Unimportant was still standing. He wasn’t pacing, but he bounced from foot to foot like a puppet controlled by shaky hands. He was almost entirely there, as present as he’d forced himself to be at the very first meeting.
They’d been silent since the sun had gone out. When the sphere had appeared, it was like the city had stared holding its breath. Every one of them was just waiting for the moment it exhaled, because until it did, they couldn’t be sure it wasn’t going to scream.
All at once, the air grew lighter.
“he’s coming” Unimportant was already fading from existence. “i’ll warn you if I can”
Burnout rose into the sky. His armor grew brighter and its flames grew so hot that they had begun turning white.
Hawthorne did not jump up from the lounger like she’d been prepared to do. She rose to her feet smoothly and patted the nonexistent dust from her closthes.
Allspades stayed seated. His legs stopped swinging, but his face didn’t change.
The sound of the sphere cracking filled the air. It wasn’t the sound of an eggshell or of breaking glass. It wasn’t the sound of rending metal or splintering wood. It was too much more than any of those could be. It was the screaming of the city, the screaming of the world, as the sky shattered.
The monster stared down at them. Every hero in the city felt him meet his or her eyes. All of them would describe it differently. It was cold, it was hot, it was painful, it was comforting, it was sad, it was joyous. A thousand words, a thousand feelings, in a single glance. Memories that never were broke into their minds and tried to stuff them so full they would burst. No one died from that glance, but it was that glance that killed so many.
It was the next moment, the moment after they met his eyes, that every every hero would remember the same. Horror. True horror born from the deepest pieces of their hearts. A feeling that went so much deeper than fear that fight and flight stopped being options. The only thing to do was stand and die.
There were tears running down Allspades’ face. Even after Eclipse had turned away, he didn’t move. His eyes stayed locked on the monster floating before them.

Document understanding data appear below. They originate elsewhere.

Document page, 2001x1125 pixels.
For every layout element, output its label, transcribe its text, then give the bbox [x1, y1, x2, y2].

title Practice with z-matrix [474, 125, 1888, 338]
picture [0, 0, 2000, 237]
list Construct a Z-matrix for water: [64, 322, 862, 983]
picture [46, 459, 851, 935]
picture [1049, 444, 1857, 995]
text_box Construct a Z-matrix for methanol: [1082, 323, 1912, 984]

Hawthorne’s suit wouldn’t move. The hardened vines and branches, woven so thin but so dense that they could stop a bullet, could not move without her power. She struggled within, tried to force her will on them, but she didn’t have enough will to make them move.
Unimportant had been forced entirely into the world. If anyone had the strength to look, they would see his face, as clearly as a statue’s.
“If you doubt your resolve, you will always fail.” Burnout’s voice broke through the silence. His eyes were shut tightly, and his entire face was scrunched in pain. But his flames never faltered, they remained as bright and as hot and as solid as ever. The light of his fire overcame the darkness and he rose higher into the sky until it could be seen clearly by everyone.
History would remember the day Eclipse nearly destroyed every hero with a look. But it would also remember that Burnout, The Dragon Knight wreathed in blue fire, struck the first blow.